Des milliers de défenseurs de la laïcité ont manifesté mercredi à Madrid contre la visite du pape Benoît XVI, croisant dans un face-à-face tendu de jeunes pèlerins catholiques qui criaient «Vive le pape» ou priaient à leur passage.

De part et d'autre des importants cordons de policiers, certains casqués, qui les séparaient, les deux groupes se sont retrouvés face-à-face sur la place de la Puerta del Sol, dans le centre de la capitale espagnole, échangeant des insultes.

Quelques heurts ont éclaté lorsque les policiers ont interpellé un manifestant qui tentait de s'en prendre à eux à coups de bouteille.

Des centaines de pèlerins qui participent aux Journées mondiales de la Jeunesse et doivent être rejoints jeudi par le pape Benoît XVI ont accueilli les manifestants aux cris de «Vive le pape», «Cette jeunesse est celle du pape». D'autres chantaient «Alleluia», priaient, jouaient de la musique.

Le ton est parfois monté, des cris de «Pédéraste, attention aux enfants» ou «Votre pape est un nazi» fusant du côté des manifestants.

Un jeune manifestant de 18 ans, saignant du nez, racontait avoir reçu «un coup de poing au visage de la part des catholiques».

Plusieurs milliers de manifestants du camp laïc - 4000 selon la police - s'étaient rassemblés dans la soirée derrière une pancarte portant les mots «De mes impôts, zéro centime pour le pape. État laïc», répondant à l'appel de 140 associations de défense de la laïcité, de chrétiens progressistes, de militants de gauche ou de la cause homosexuelle.

De tous âges, ils criaient des slogans ou portaient des pancartes avec les mots: «Cette jeunesse n'est pas celle du pape», «Stop, transphobie, sexisme, homophobie», «Nous exigeons un véritable état laïc, la liberté de conscience est un droit».

Les manifestants promenaient une fausse papamobile, occupée par un faux pape dansant, une tête de diable posée sur le capot, suivie par une petite cohorte de religieuses.

Des manifestants du mouvement des «indignés» participaient au défilé, autour de deux photos géantes du pape et de l'écrivain français Stéphane Hessel, auteur du manifeste Indignez-vous.
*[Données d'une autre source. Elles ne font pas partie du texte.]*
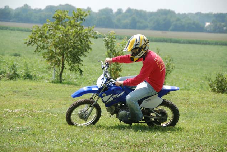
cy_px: 76
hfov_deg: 12.9
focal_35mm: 160
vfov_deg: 8.6
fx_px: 1005
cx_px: 114
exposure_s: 1/500
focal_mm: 105
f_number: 5.6
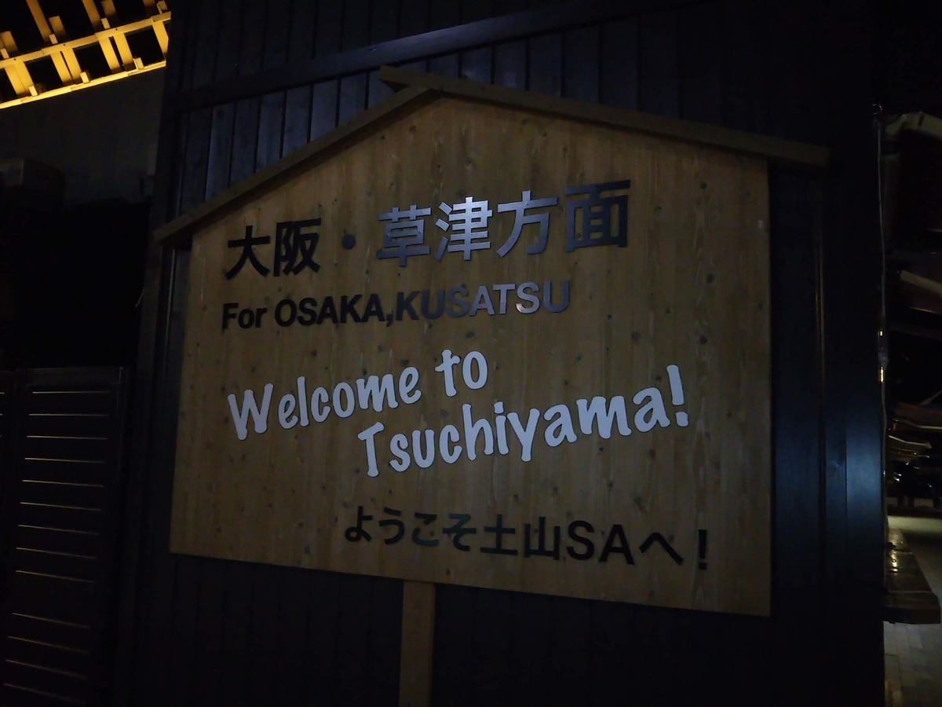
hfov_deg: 60.0
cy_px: 354
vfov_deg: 46.8
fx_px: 816
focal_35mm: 30
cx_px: 471
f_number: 2.2
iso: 836
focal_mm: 4
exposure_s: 1/23
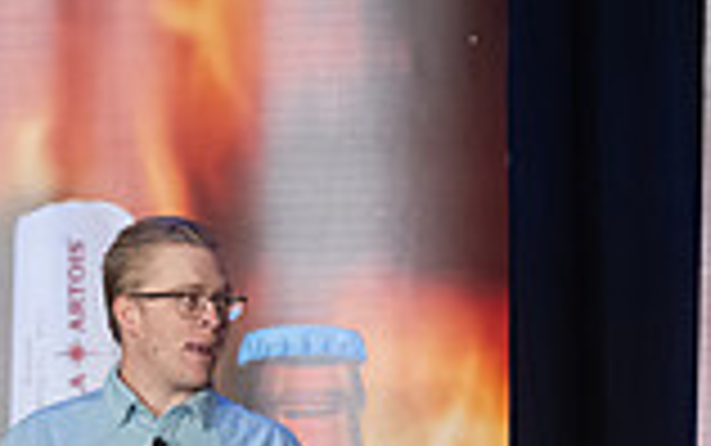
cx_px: 148
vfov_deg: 1.7
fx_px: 14970
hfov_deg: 2.7
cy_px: 511
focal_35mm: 772
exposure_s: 1/200
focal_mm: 200
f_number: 2.8
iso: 2800
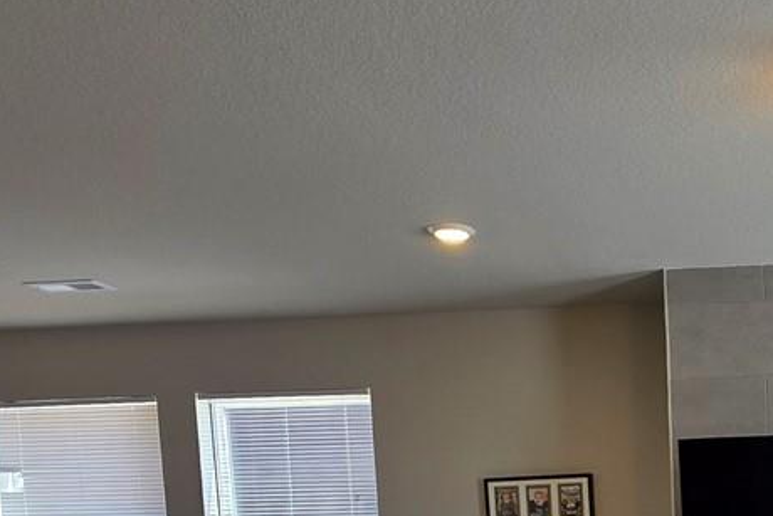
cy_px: 676
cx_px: 763
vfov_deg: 24.8
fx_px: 1009
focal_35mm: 47
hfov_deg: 37.7
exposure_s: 1/120
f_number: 1.9
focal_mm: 2.2
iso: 32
Les deux portraits étaient légendés par ces mots: «Choc de titans».

«On leur fournit une aide que l'on ne donne à personne d'autre pour la simple raison qu'ils sont religieux, comme l'ouverture d'écoles publiques et de salles sportives, et des réductions sur le prix du métro», s'indignait Irene, une étudiante de 20 ans portant le drapeau républicain rouge, jaune, violet.

Jeudi, Benoît XVI sera accueilli à Madrid par une nouvelle séance de baisers, convoquée sur Facebook par un collectif de défense des homosexuels et transsexuels, sur le modèle des «flashmobs» qui avaient salué sa précédente visite en Espagne en novembre 2010.

L'Espagne, où le mariage homosexuel a été légalisé en 2005 par le gouvernement socialiste, est l'un des pays où la tradition catholique accuse le plus fort recul, face à de puissants courants laïcs qui ont suscité des condamnations du Vatican.

Les défenseurs de la laïcité ont calculé que les différentes administrations auront dépensé plus de cent millions d'euros pour ces JMJ, où sont attendus jusqu'à dimanche un million de pèlerins, un coût jugé exorbitant alors que l'Espagne affiche un taux de chômage de plus de 20%.

Ils dénoncent notamment les coûts liés à la sécurité (plus de 10 000 policiers mobilisés), à l'hébergement, avec la mise à la disposition des pèlerins d'écoles et de salles de sport publiques. Ou encore la réduction accordée aux pèlerins sur les transports, au moment où le prix du ticket de métro vient d'être brusquement porté de un à 1,50 euro.

Les organisateurs des JMJ font eux valoir que ces journées, avec un coût estimé à 50,5 millions d'euros, sont autofinancées par les contributions des pèlerins et les dons d'entreprises, et évaluent à cent millions d'euros les retombées pour l'économie locale.